All in all, you can see a general pattern.

If something refers to an in-repo tool, you probably want the config to be read from @
Otherwise, you probably want to read from trunk()
I say probably, because the split long lines example doesn’t conform to this rule.

Problematic examples

This is problematic with trunk() because if you add the --reorder-hooks and then checkout stable-branch it will incorrectly attempt to reorder imports

[fix.tools.rustfmt]
command = ["rustfmt", "--reorder-imports"]

Solution 1: formatter config

In practice, it is highly unlikely that a formatter config would be written that way. Far more likely, you would see an entry in config.toml like:

[fix.tools.rustfmt]
command = ["rustfmt"]

.rustfmt.toml:

reorder_imports = true

This simply works out of the box, since the formatter is reading the config from @'s .rustfmt.toml

Solution 2 (more general but convoluted): Wrapper script

As long as the formatter is in-repo, we can just write a wrapper script which does this for us.

[fix.tools.rustfmt]
command = ["rustfmt.py"]

rustfmt.py:

os.execv(["rustfmt", "--reorder-imports"])

Solution 3 (for scripts that need to run at trunk)

If you write a script for which the API keeps changing, eg. you add / remove flags to it, you can do something like this:

[aliases]
upload = ["util", "exec", "--", "bash", "-c", "python3", "-c", "$(jj file show -r 'trunk()' upload.py)"]

Decision: Trunk vs @

@ and trunk() are the only two reasonable candidates as places to read from, IMO. I personally believe that if only one option is available, trunk() would be much more appropriate, for the reasons specified above.

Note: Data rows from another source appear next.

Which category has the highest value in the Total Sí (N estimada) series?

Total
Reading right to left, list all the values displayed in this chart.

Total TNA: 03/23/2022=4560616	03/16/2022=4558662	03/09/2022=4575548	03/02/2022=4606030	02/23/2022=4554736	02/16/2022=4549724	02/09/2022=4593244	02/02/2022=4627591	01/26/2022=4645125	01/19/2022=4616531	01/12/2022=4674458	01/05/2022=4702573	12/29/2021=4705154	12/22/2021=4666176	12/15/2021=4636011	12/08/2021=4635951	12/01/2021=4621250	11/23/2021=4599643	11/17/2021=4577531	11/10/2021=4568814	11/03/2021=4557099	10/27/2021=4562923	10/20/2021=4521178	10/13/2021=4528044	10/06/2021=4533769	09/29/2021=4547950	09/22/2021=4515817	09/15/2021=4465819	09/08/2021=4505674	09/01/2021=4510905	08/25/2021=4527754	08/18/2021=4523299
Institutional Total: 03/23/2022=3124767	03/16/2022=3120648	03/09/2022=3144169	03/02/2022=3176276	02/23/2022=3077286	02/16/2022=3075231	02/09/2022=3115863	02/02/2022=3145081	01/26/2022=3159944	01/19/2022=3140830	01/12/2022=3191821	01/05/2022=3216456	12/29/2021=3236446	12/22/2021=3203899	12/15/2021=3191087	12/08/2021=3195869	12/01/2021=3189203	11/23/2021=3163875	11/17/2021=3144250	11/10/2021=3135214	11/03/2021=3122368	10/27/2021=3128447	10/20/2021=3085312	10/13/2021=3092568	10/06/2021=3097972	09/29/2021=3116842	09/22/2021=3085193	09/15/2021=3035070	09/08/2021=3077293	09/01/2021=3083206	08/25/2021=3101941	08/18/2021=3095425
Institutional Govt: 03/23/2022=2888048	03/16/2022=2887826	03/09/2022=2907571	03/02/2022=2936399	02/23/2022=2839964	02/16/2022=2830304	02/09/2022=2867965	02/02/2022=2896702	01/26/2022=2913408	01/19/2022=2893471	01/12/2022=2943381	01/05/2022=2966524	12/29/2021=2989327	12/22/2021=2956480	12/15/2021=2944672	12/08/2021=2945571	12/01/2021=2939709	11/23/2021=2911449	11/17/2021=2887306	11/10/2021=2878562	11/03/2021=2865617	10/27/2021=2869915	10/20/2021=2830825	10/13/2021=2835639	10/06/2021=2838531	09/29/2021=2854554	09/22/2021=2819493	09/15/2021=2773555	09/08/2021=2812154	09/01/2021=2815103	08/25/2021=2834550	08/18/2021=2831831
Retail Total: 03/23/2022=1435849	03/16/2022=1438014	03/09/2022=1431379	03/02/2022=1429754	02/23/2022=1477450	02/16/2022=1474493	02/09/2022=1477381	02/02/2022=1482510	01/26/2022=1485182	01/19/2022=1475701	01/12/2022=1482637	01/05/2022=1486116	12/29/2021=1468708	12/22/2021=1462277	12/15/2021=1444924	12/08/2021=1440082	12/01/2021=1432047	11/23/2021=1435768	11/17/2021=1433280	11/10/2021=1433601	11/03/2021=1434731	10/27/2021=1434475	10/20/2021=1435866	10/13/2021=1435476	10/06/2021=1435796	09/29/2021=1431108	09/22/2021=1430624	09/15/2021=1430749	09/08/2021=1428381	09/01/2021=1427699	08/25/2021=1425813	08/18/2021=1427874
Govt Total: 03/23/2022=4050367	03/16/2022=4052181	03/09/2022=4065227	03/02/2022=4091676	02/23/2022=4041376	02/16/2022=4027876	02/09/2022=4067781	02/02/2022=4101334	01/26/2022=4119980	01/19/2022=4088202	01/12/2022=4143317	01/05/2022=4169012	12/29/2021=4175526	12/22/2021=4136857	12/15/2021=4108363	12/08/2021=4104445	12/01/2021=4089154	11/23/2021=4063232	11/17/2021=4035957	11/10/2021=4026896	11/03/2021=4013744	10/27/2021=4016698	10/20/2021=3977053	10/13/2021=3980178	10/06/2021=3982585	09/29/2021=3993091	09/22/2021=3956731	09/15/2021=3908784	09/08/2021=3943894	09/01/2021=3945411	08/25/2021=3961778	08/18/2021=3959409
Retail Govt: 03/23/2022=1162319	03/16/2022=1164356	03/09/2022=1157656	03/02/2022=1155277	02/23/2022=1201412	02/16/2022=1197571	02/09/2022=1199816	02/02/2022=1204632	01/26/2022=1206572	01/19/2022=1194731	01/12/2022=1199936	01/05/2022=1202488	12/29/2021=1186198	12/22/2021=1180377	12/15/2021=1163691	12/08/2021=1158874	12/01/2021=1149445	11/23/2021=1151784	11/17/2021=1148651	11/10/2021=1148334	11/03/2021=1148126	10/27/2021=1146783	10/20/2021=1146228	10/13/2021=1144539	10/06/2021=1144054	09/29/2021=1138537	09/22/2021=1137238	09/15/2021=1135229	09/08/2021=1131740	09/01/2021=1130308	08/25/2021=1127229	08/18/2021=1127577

However, @pmetzger has pointed out that in a future world where Git isn’t the backend, this decision may come back to bite us (as build tools may be checked in to the build).

For now, we will only support reading from the working copy (@), but in the future, we may consider supporting other revisions.

To achieve this, there are several methods. I'll list some of them, but they don't need review, as they are out of scope of this proposal.

The simplest that comes to mind is a --managed-config-from-revision flag or config option.

Alternatively, a more general approach could be to create some kind of include directive in config.toml files, like so (this has already been discussed and rejected before, so it may not be viable).

includes = [
    {
        path = "other_config.toml",
        revision = "trunk()",
    },
]

Read from filesystem or from repo objects?

The tradeoffs are:

If we read it from the filesystem, then it will not be read if the path is not tracked, e.g. because you have done jj sparse --clear --add lib or because the file matches .gitignore and is not yet tracked.
- This could be mitigated by always including .config/jj in jj sparse
If we read it from the repo objects, then changes will not apply to the next command unless we load this config after snapshotting
Reading from the filesystem is faster
mtime is only available when reading from the filesystem

Reading from the filesystem seems strictly superior, given the mitigation strategy available, so we will go ahead with that for now. If we ever decide to support reading from trunk(), however, we will need to support reading from the repo.